We have achieved a robust growth in our loan portfolio where the retail portfolio has grown by 23.3% and it now constitutes 46.6% of total loans. Our overall domestic loan growth was 16.4% for the year.
So for the year ahead, we would target a loan growth of about 18% within which retail will grow by about 25%. On the domestic corporate side, the growth is expected to be between 5-7% given the fact that we want to focus on lending to higher rated corporates and reducing the concentration risk to our portfolio.
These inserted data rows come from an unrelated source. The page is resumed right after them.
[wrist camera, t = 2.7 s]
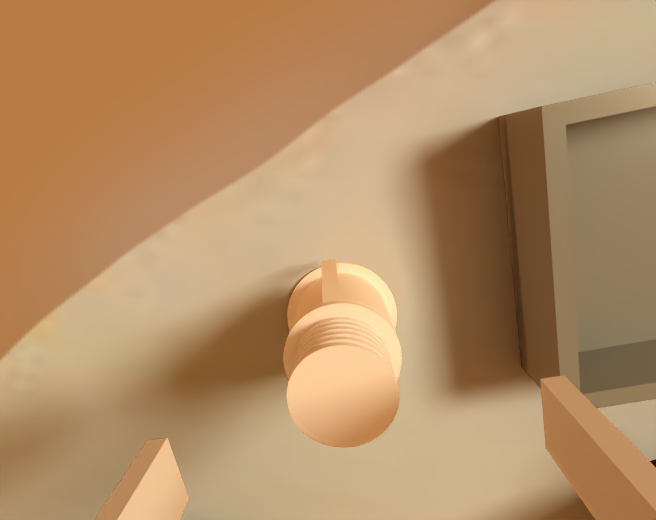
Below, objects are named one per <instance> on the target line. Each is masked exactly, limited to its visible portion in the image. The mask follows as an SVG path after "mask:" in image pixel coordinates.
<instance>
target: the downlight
mask: <svg viewBox="0 0 656 520" xmlns="http://www.w3.org/2000/svg"><path fill="white" fill-rule="evenodd" d="M287 322H288V327H289V330H290V331H289V334H288V337H287V340H286V343H285V347H284V353H283V363H284V369H285V373H286V376H287V378H288V381H289V383H288V387H287V404H288V409H289V412H290V414H291V417H292V418H293V420H294V422H295V423H296V425H297V426H298V427H299V428H300V429H301V430H302V431H303V432H304V433H305V434H306V435H307V436H309V437H310V438H312V439H313V440H315V441H317V442H320V443H322V444H325V445H329V446H333V447H354V446H359V445H362V444H365V443H367V442H370V441H372V440H373V439H375V438H377V437H378V436H379V435H381V434H382V433H383V432H384V431H385V430H386V429H387V428H388V427H389V425H390V424H391V423H392V421H393V419H394V417H395V415H396V413H397V409H398V405H399V388H398V384H397V379H398V377H399V374H400V370H401V364H402V353H401V347H400V343H399V340H398V338H397V335H396V332H395V327H396V322H397V310H396V304H395V301H394V298H393V295H392V293H391V291H390V289H389V288H388V286H387V285H386V283H385V282H384V281H383V280H382V279H381V278H380V277H379V276H378V275H376V274H375V273H374V272H372V271H370V270H369V269H367V268H364V267H362V266H359V265H355V264H350V263H337V259H333V260H328V261H323V262H322V265H321V267H319V268H317V269H315V270H313V271H312V272H310V273H309V274H307V275H306V276H305V277H304V278H303V279H302V280H301V281H300V282H299V283H298V285H297V286H296V287H295V289H294V291H293V293H292V295H291V297H290V300H289V304H288V309H287Z"/></svg>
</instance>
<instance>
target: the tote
mask: <svg viewBox="0 0 656 520" xmlns="http://www.w3.org/2000/svg"><path fill="white" fill-rule="evenodd" d="M498 119H499V130H500V140H501V151H502V162H503V172H504V183H505V194H506V204H507V215H508V226H509V236H510V247H511V258H512V269H513V279H514V290H515V301H516V311H517V322H518V333H519V343H520V354H521V365H522V368H523V369H524V370H525V371H526V372H527V373H528V375H529V376H530V377H531V378H532V379H533V380H534V381H535V383H536V384H537V385H538V386H539V387H540V388H541V381H540V379H543V378H550V377H556V376H563V375H564V376H565V377H566V378H567V379H568V380H569V381H570V382H571V383H572V384H573V385H574V386H575V387H576V388H577V389H578V390H579V391H580V392H581V393H582V394H583V395H584V396H585V397H586V398H587V399H588V400H589V401H590V402H591V403H592V404H593V405H594V406H595V407H596V408H601V407H607V406H613V405H620V404H626V403H632V402H639V401H645V400H651V399H656V82H655V83H650V84H646V85H641V86H636V87H631V88H627V89H622V90H617V91H612V92H608V93H603V94H598V95H593V96H589V97H584V98H579V99H574V100H570V101H565V102H560V103H555V104H551V105H546V106H541V107H537V108H533V109H529V110H524V111H520V112H516V113H512V114H508V115H503V116H499V117H498Z"/></svg>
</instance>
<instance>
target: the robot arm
mask: <svg viewBox="0 0 656 520" xmlns="http://www.w3.org/2000/svg"><path fill="white" fill-rule="evenodd" d="M540 381H541V394H542V407H543V419H544V432H545V445H546V449H547V450H548V452H549V453H550V455H551V456H552V458H553V459H554V461H555V462H556V463H557V465H558V466H559V468H560V469H561V471H562V472H563V474H564V475H565V477H566V478H567V479H568V481H569V482H570V484H571V485H572V487H573V488H574V490H575V491H576V492H577V494H578V495H579V497H580V498H581V500H582V501H583V503H584V504H585V506H586V507H587V508H588V510H589V511H590V513H591V514H592V516H593V517H594V519H595V520H656V467H655V466H654V465H653V464H652V463H651V462H650V461H649V460H648V459H647V458H646V457H645V456H644V455H643V454H642V453H641V452H640V451H639V450H638V449H637V448H636V447H635V446H634V445H633V444H632V443H631V442H630V441H629V440H628V439H627V438H626V437H625V436H624V435H623V434H622V433H621V432H620V431H619V430H618V429H617V428H616V427H615V426H614V425H613V424H612V423H611V422H610V421H609V420H608V419H607V418H606V417H605V416H604V415H603V414H602V413H601V412H600V411H599V410H598V409H597V408H596V407H595V406H594V405H593V404H592V403H591V402H590V401H589V400H588V399H587V398H586V397H585V396H584V395H583V394H582V393H581V392H580V391H579V390H578V389H577V388H576V387H575V386H574V385H573V384H572V383H571V382H570V381H569V380H568V379H567V378H566V377H565V376H564V375H563V376H556V377H550V378H543V379H540ZM188 500H189V497H188V494H187V491H186V489H185V486H184V483H183V480H182V477H181V474H180V472H179V469H178V466H177V463H176V460H175V458H174V455H173V452H172V449H171V446H170V444H169V441H168V438H161V439H155V440H148V441H147V442H146V443H145V445H144V446H143V448H142V449H141V451H140V452H139V454H138V455H137V457H136V458H135V460H134V461H133V463H132V464H131V466H130V467H129V469H128V470H127V472H126V473H125V475H124V476H123V478H122V479H121V481H120V482H119V484H118V485H117V487H116V488H115V490H114V491H113V493H112V494H111V496H110V497H109V498H108V500H107V501H106V503H105V504H104V506H103V507H102V509H101V510H100V512H99V513H98V515H97V516H96V518H95V519H94V520H180V519H181V516H182V514H183V512H184V510H185V507H186V505H187V503H188Z"/></svg>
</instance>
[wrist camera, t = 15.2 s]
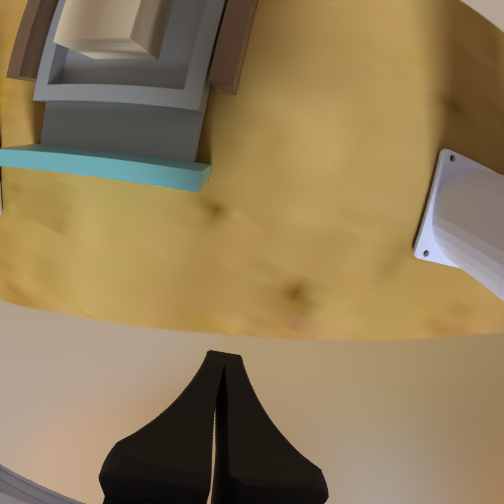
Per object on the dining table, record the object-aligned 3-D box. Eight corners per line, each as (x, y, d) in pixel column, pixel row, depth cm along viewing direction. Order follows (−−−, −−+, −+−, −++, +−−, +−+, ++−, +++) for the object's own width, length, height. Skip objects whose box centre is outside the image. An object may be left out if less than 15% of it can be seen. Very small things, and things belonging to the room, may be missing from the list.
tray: (254, -23, 15) (255, -57, 10) (208, 180, 19) (197, 192, 15) (76, -21, 14) (47, -43, 9) (34, 157, 18) (-4, 165, 14)
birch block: (175, -2, 14) (154, -38, 10) (158, 60, 16) (129, 37, 11) (111, -1, 14) (77, -30, 9) (94, 59, 15) (53, 42, 11)
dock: (267, -33, 14) (271, -64, 11) (235, 95, 18) (232, 83, 14) (75, -32, 13) (51, -52, 9) (40, 82, 16) (6, 77, 13)
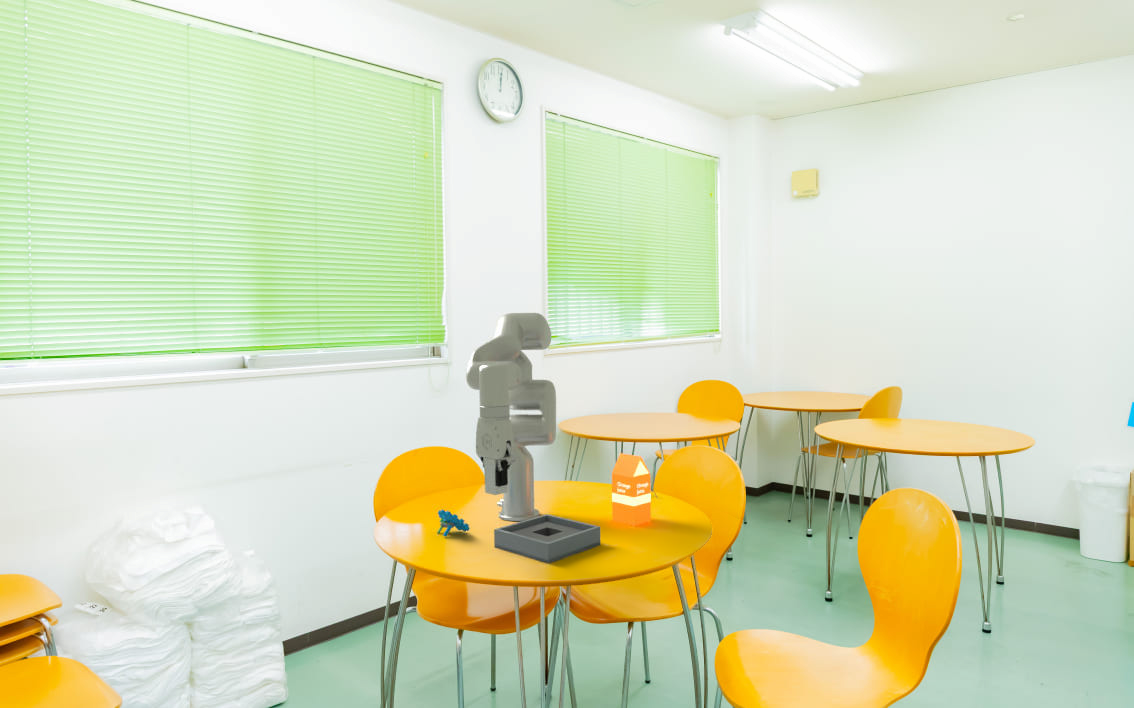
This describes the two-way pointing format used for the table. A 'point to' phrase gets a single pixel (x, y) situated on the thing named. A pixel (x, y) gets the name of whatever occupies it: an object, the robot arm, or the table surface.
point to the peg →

Now based on this, we expect as far as credit quality is concerned, we have actually been working on resolution of certain of these large cases, in fact transactions which have been recently announced by borrowers along with other assets which are under discussion will lead to deleveraging of borrowers and reduction in bank exposures. In fact they would lead to deleveraging of borrowers in the five sectors I mentioned to you. But given the fact that some of these solutions take time and globally the economic recovery is coming only gradual, we have thought it only prudent that we should keep certain reserves aside for exposures related to these sectors.
What was the effect of AQR on your asset quality?
The additions towards NPAs were Rs 6,500 crore in Q3 and this quarter it is about Rs 7,000 crore. It is as we had mentioned that NPA additions in Q4 would be more or less similar to the additions in Q3 and I am stating that we have completed RBI’s asset quality review (AQR) exercise in line with the AQR exercise. As I said that this is also the result of the AQR exercise and it has also been across sectors certain part of it is also restructured assets which have now been reclassified as NPAs. All of it is not really new stressed assets. Rs 2,700 crore loans have slipped to the NPA category from restructured assets.
How many 5/25 refinances were done in the quarter?
We did Rs 679 crore of 5/25 refinance and SDR worth Rs 1,200 crore, but that finally gets included in the restructured and NPA numbers and therefore it is not over and above that. We sold approximately Rs 700 crore of loans to asset reconstruction companies (ARCs). We plan to work towards resolution of exposures in the context of the challenges facing the corporate sector, and to maintain and enhance the strength of our balance sheet as well as our robust capital levels.